Jane thinks New Zealand’s probably a couple of years behind in terms of our acceptance of AI.
CM: Do you think New Zealand should be more accepting of AI in our creative industries?
EB: We don’t need to be. Creativity is a human art form. People get so tribal about the ways that we do things, and I don’t think it’s helpful.
I saw one piece of research from America that said that 60% of writers are using AI. Maybe there are people who would rather just sit there on Google and figure it out the old fashioned way [Broadmore was referring to research]. But I don’t think it’s helpful to say that we should be more accepting.
CM: One of the reasons there’s anxiety about AI is that it is unregulated and there seems to be this inevitability that AI will get increasingly competent the more it’s used: there are already news stories out there suggesting that AI can write a passable book. Was anyone at the workshop experimenting with using AI to write, as well as assist with research?
EB: I’d assume that the only people that would use it to write are people that are going straight to ebook commercially. I don’t know much about this industry, so I’m probably the wrong person to talk to, but there are people that write to the market.
From my own perspective, I can’t imagine someone like you and me doing that. Writing is so hard, but we do it because we love writing.
CM: You want to discover the capacities of your own mind, and craft, don’t you?
EB: Yes, so why would you want a computer to do it? I haven’t met a single writer that would actually want to own up to not wanting to do the writing.
CM: So, is it fair to say that one of the reasons you’re doing your workshops is to acknowledge that AI is here?
EB: It’s here. We can’t stop it. It’s changing my industry. Yes, there are people out of work, but what I’m working on right now is the young people. It’s the new grads who aren’t getting hired so how do we get those people into the workforce and train them when they aren’t needed any more because of AI? That scares me but I can’t stop it, so where are the good bits?
CM: What kind of things are you doing to try and help the new graduates?
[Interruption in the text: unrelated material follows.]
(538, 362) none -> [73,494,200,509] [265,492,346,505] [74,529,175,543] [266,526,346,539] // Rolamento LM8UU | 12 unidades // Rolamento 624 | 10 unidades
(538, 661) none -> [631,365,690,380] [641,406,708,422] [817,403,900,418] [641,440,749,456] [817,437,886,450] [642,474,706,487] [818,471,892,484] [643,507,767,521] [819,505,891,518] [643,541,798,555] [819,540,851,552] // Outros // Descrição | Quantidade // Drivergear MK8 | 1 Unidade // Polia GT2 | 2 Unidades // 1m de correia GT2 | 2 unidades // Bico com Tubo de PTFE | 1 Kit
EB: Remember when you and I were young, we would get given grunt work?
CM: We’re still young.
EB: We’d get asked to give a press release a go, or drafting an opinion piece. That doesn’t exist any more. Our clients are using AI. Everyone’s using AI. There’s an expectation we are using AI.
I’ll be completely honest with you. We had our graduate employee leave last year, and I didn’t replace her for six months because AI was doing everything she was doing faster and better. Then I felt really guilty, and I hired two interns. They’re paid above the living wage here at Heft and the reality is we don’t necessarily need them, because AI can do all that stuff. But ethically, taking on young people and training them is going to become like a moral and ethical thing for businesses.
So to your question, what are we doing? We’re redefining grad roles. If you’ve got a young person in the office now, you’re not asking them to draft a press release from scratch. The AI is going to draft the press release from scratch. What you’re asking the young person to do is apply judgment, critical thinking and to understand the brand and the brand voice. So they’re actually being put into a management role. They’re providing judgment of the outcome. So the work that they are doing is looking at content and critiquing it with a red pen, rather than being the person creating the content and being critiqued. It’s completely flipped around.
There are so many issues with this: young people haven’t fully formed their ability to critically analyse work. They haven’t got their 10,000 hours of experience yet. What that means is that we’re in a Socratic dialogue with them, where the conversation isn’t showing them what they’ve done wrong in terms of where you need to work a bit more. Instead, the conversation is: “What do you think’s wrong about this piece of work? Does this reflect the client’s voice? Is this actually her opinion, or was it just made up? Can you go and check that?”
It’s giving young people way more clout. But it requires a whole new way of thinking.